Pollinators and the Environment

Pollinators and the Environment


The need for organic agriculture is more urgent than ever. Bees and butterflies are disappearing, climate change threatens future food security and our water is polluted with toxic chemicals.

Bees are the canaries in the corn field — their death warns us that the way we’re growing food is on a fatal track. Pesticides are a key culprit in the decline of bees, butterflies and other pollinators, leading some scientists to warn of a “second silent spring” and the potential for ecosystem collapse.

Pesticides also wreak havoc on the soil by killing the organisms that are the basis of soil life. And they pollute rivers, lakes and oceans, leading to fish die-offs. Pesticides are the cornerstone of an industrial agriculture system that consumes fossil fuels, water and topsoil at unsustainable rates. The United Nations estimates that industrial agriculture costs the world $3 trillion annually in environmental damage. Eliminating dangerous chemicals and polluting practices from our food system is key to protecting vital natural resources like clean water and soil, healthy oceans and the biodiversity that is essential for producing food now and in the future. 
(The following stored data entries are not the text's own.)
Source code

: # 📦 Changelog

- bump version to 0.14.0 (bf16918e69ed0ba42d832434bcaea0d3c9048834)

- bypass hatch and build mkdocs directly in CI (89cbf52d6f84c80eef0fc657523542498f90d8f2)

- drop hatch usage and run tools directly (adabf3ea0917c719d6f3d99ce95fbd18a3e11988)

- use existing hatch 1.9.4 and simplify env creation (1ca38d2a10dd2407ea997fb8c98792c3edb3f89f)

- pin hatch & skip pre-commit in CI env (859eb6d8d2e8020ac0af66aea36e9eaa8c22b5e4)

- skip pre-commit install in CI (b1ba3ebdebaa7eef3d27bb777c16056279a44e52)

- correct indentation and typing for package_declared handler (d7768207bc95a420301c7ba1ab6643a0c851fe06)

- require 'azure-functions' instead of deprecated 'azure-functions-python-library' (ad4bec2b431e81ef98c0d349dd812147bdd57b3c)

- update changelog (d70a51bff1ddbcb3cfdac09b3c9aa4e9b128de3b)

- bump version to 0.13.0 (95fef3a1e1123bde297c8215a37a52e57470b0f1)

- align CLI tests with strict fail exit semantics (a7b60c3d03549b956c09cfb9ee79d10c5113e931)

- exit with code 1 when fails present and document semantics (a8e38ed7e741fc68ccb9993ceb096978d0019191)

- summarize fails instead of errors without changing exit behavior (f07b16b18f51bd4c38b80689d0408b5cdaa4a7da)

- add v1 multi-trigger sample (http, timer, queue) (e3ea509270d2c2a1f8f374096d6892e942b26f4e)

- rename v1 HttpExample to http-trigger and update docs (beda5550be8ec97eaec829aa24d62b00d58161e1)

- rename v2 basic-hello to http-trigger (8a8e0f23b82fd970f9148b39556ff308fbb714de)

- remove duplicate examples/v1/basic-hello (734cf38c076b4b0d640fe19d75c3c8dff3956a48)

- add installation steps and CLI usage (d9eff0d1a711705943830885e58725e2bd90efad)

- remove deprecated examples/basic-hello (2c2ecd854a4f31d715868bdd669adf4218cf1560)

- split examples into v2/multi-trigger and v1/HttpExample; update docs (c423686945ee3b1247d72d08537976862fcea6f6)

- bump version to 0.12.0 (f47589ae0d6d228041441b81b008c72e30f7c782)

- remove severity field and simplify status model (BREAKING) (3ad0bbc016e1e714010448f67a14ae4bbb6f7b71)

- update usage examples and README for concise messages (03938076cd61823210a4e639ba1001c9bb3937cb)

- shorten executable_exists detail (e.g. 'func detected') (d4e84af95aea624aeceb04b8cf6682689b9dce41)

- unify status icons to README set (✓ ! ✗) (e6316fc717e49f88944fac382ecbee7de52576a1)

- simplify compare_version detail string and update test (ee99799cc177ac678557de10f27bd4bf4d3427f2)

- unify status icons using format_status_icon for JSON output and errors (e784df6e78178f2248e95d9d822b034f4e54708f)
So much is at stake, but we already have the solution. Experts agree that a rapid transition to organic and ecological farming can help protect the ecosystems that sustain all life.

Environmental Impacts Of Pesticides Detected in the Organic For All Study

Pesticide class

Environmental impacts


  • Toxic to wildlife, including pollinators, birds and aquatic organisms.
  • Toxic to non-target and beneficial insects.


  • Deadly to insects and aquatic organisms at tiny concentrations, including endangered species.
  • Scientists warn of a “second silent spring” due to massive declines in insect and bird populations linked to neonicotinoids.,
  • Persist in the environment, creating long-term toxicity in ecosystems.
  • Toxic to non-target and beneficial insects.


  • Extremely toxic to aquatic organisms.
  • Moderately toxic to birds.
  • Toxic to non-target and beneficial insects.

2,4-D phenoxy herbicide

  • Can harm salmon and other aquatic organisms and is moderately toxic to birds.
  • Toxic to aquatic plants and can negatively impact wetlands.
  • Toxic to non-target and beneficial insects.

Glyphosate (aka Roundup)

  • A primary driver of the decimation of monarch populations; widespread use has led to a major decline in milkweed, the food that monarch young depend on.
  • Associated with harm to honeybees; can disrupt honeybee gut microbiomes, affect larval development, increase colony vulnerability to pathogen infestation, reduce productivity, and impair honeybee navigation.
  • The most widely used pesticide in the world. Along with agricultural uses, it is also used extensively on yards, schoolgrounds, parks, golf courses, and other public places.
Organic Farming Is a Climate Solution

A massive transition to organic practices can be a key part of the climate solution. Organic farms use less energy and emit fewer greenhouse gas emissions, in large part because they are not dependent on petroleum-based chemicals or synthetic fertilizers, which are extremely energy-intensive to produce. Organic farms also help pull carbon dioxide from the atmosphere into the soils (a process known as carbon sequestration), a critical climate change mitigation strategy. Organic farming has also been shown to yield more in times of weather extremes like drought and floods. It also conserves water resources, which means organic farmers are more resilient to the impacts of climate change.

Organic Farming Is Good for the Birds and Bees

Organic farmers foster biodiversity both above ground and in the soil beneath our feet. Organic farms help protect pollinators like bees and butterflies, essential to one in three bites of food we eat. They support up to 50 percent more pollinating species than pesticide-intensive farms and they help other beneficial insects flourish. Below ground, just one teaspoon of compost-rich organic soil can host as many as one billion helpful bacteria from 15,000 species. On the flip side, one teaspoon of soil treated with synthetic pesticides and fertilizers may have as few as 100 helpful bacteria — that’s 10 million times less. Organic farming also protects clean water. While chemical-intensive agriculture leads to poisoned rivers, algae blooms and oceanic dead zones, studies show that organic farming can protect waterways from agricultural runoff and its harmful effects.